## Tasks and exercises
(a) List the conveyance states that the passage on guilt induction below gives for Player B choosing Left.
(b) In the passage on guilt induction below, what two choices could Player A make to try to induce guilt upon Player B?
(c) Write the next part of the passage on guilt induction below, starting after its last line.

## Extract to read
__________
1.2 Guilt induction in \(\Gamma _{\mathrm{PPT}}\) via the B&D model of guilt

Based on the BSH (1994) method for how an agent can induce guilt upon another, it was derived that Player A could attempt to induce guilt upon Player B in \(\Gamma _{\mathrm{PPT}}\) by choosing to Convey \(X=0\) and Not Convey \(X=6\). In what follows, I derive conditions under which this is consistent with predictions of the B&D model of simple guilt. From the previous section, we derived that the disutilities, from feeling guilt, that Player B would suffer from choosing Left at each of the three possible conveyance states are:

• \(X=0\) was conveyed: \(\theta _{B}\cdot (E_{B}|C^{0}-0)\)

• \(X=6\) was conveyed: \(\theta _{B}\cdot (E_{B}|C^{6}-6)\)

• Value of X not conveyed: \(\theta _{B}\cdot (E_{B}|C^{N}-{\widehat{m}}_{A})\) where \({\widehat{m}}_{A}\in [1,5]\)

According to B&D, Player B would suffer more disutility from choosing Left when \(X=0\) was conveyed, compared to when the value of X was not conveyed, when:

$$\begin{aligned} \theta _{B}\cdot (E_{B}|C^{0}-0)\ge \theta _{B}\cdot (E_{B}|C^{N}-\widehat{m }_{A})\Longrightarrow E_{B}|C^{0}\ge E_{B}|C^{N}-{\widehat{m}}_{A} \end{aligned}$$

(Condition 1)
__________
## Provided material
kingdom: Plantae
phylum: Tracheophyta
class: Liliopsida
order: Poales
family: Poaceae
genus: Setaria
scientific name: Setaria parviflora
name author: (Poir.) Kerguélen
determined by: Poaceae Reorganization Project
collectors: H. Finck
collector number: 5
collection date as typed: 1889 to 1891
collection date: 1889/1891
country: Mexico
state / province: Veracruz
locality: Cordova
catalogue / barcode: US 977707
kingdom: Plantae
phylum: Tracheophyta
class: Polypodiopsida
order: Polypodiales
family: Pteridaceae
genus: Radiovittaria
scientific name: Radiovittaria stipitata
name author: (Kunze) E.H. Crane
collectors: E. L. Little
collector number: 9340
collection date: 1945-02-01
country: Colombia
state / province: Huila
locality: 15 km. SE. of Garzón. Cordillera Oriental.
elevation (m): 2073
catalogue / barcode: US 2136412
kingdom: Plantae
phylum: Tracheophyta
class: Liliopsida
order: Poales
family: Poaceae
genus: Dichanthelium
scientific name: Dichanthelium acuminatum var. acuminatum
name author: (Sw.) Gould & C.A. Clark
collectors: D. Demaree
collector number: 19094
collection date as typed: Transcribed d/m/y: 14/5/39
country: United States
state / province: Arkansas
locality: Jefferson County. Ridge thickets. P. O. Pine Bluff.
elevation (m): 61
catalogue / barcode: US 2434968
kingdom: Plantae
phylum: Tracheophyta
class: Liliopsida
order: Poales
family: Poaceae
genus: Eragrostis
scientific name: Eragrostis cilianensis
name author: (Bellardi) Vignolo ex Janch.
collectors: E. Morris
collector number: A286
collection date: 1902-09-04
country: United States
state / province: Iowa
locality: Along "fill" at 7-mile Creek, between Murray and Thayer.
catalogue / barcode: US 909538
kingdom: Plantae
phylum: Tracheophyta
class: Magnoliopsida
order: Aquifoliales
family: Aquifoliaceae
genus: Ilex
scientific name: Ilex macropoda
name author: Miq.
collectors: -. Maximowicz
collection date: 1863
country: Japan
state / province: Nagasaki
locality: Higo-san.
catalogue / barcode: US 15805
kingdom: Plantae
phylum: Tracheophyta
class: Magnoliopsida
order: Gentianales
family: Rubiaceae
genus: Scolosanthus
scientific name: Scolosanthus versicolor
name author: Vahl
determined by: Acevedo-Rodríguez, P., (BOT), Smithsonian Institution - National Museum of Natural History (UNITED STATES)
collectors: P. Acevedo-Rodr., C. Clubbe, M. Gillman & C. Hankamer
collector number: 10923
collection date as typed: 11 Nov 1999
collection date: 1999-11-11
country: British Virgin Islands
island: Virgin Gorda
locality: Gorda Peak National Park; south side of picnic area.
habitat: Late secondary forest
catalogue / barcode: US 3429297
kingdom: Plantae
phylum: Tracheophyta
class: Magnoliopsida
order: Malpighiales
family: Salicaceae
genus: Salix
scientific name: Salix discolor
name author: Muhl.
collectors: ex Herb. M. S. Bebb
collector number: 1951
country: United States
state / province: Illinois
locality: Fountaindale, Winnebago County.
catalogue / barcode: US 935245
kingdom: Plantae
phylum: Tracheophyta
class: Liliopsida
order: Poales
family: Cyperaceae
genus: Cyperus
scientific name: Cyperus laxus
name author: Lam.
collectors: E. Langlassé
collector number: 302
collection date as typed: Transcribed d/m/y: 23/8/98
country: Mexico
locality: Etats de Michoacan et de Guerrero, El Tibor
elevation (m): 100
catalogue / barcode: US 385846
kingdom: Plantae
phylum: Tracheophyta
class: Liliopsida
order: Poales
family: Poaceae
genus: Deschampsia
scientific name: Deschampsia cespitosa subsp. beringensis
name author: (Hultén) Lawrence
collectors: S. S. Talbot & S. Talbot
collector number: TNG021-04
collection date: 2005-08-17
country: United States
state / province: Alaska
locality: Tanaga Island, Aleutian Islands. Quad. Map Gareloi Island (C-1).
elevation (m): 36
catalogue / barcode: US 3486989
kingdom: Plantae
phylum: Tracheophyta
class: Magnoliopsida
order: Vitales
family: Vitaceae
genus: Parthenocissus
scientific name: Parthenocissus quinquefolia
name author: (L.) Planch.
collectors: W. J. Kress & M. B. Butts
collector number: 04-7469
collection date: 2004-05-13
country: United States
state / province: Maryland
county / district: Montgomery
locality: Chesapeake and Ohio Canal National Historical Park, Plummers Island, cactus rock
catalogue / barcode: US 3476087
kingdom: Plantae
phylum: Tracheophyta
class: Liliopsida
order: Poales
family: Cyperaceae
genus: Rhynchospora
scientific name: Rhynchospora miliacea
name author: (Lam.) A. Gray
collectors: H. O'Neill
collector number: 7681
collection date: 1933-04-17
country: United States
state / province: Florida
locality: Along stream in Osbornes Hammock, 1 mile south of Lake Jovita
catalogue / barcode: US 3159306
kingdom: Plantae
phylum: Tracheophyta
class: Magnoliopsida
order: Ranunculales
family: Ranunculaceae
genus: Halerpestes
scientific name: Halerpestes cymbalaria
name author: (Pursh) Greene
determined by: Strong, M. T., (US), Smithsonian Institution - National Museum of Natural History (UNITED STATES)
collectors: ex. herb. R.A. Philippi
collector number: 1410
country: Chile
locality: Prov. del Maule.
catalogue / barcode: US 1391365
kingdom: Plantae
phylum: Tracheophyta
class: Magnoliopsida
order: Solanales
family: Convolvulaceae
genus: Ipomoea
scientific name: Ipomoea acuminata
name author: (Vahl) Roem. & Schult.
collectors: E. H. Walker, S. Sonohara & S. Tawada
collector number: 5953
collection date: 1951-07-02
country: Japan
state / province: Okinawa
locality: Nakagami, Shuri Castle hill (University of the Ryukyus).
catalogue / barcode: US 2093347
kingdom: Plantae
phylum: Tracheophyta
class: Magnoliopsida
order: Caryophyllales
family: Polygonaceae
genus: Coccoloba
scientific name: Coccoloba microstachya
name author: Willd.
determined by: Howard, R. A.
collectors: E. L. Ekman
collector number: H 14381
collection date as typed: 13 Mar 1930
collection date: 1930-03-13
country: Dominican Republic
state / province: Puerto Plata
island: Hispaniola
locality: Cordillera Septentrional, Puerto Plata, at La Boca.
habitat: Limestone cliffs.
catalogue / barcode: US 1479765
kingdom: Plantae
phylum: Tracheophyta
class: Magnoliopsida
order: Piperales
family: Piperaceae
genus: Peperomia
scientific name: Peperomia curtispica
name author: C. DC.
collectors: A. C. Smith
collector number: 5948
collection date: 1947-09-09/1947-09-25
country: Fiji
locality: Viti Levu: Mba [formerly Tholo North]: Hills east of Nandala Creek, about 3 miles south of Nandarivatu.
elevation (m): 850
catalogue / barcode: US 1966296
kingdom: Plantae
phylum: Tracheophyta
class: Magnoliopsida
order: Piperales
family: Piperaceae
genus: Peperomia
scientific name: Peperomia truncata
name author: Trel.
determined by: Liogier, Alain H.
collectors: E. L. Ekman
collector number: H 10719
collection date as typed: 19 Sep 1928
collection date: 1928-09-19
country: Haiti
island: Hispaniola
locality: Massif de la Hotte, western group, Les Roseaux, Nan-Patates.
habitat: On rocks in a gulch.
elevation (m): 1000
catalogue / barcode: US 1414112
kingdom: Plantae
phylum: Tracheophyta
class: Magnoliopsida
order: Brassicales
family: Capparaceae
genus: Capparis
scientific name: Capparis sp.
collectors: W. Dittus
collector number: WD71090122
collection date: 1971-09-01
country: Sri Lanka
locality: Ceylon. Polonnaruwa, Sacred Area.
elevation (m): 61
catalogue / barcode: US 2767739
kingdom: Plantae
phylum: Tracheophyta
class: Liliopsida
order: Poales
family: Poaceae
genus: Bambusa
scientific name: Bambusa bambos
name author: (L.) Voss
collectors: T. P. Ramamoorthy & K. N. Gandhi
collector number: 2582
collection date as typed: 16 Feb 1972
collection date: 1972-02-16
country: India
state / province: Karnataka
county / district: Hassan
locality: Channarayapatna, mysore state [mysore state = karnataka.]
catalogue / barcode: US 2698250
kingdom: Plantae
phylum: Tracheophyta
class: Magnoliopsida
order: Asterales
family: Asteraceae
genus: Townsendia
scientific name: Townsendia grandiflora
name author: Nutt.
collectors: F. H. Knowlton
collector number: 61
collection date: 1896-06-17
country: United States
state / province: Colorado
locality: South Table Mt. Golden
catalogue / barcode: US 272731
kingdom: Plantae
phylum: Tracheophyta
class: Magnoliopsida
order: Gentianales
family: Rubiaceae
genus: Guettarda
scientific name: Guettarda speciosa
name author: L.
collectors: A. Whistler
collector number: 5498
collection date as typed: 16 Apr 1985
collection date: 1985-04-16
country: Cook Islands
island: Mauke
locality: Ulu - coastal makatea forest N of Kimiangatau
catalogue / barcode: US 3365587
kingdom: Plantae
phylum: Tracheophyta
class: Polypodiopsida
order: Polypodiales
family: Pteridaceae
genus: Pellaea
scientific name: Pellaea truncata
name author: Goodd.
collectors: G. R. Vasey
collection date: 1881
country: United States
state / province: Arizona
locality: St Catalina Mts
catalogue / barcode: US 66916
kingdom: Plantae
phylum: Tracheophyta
__________
## Answers to the tasks
(a)
- X=0 was conveyed
- X=6 was conveyed
- The value of X was not conveyed

(b) Player A could choose to Convey X=0 and Not Convey X=6.

(c)
Similarly, Player B would suffer more disutility from choosing Left when the value of X was not conveyed, compared to when \(X=6\) was conveyed, when:

$$\begin{aligned} \theta _{B}\cdot (E_{B}|C^{N}-{\widehat{m}}_{A})\ge \theta _{B}\cdot (E_{B}|C^{6}-6)\Longrightarrow E_{B}|C^{N}-{\widehat{m}}_{A}\ge E_{B}|C^{6}-6 \end{aligned}$$

(Condition 2)

Essentially, Condition 1 states that Player B’s second-order belief of Player A’s expectation after \(X=0\) is conveyed, \(E_{B}|C^{0},\) is not too much lower than Player B’s second-order belief of Player A’s expectation after the value of X is not conveyed, \(E_{B}|C^{N}.\) Similarly, Condition 2 states that Player B’s second-order belief of Player A’s expectation after the value of X is not conveyed, \(E_{B}|C^{N},\) is not too much lower than Player B’s second-order belief of Player A’s expectation after \(X=6\) is conveyed, \(E_{B}|C^{6}.\) Conditions 1 and 2 would certainly be satisfied if we assumed that Player B does not update his belief of Player A’s expectation (i.e., \(E_{B}|C^{0}=E_{B}|C^{N}=E_{B}|C^{6}\)), which would be satisfied in an equilibrium. However, making the assumption that \(E_{B}|C^{0}=E_{B}|C^{N}=E_{B}|C^{6}\) is clearly stronger than is needed for Condition 1 and 2 to be satisfied.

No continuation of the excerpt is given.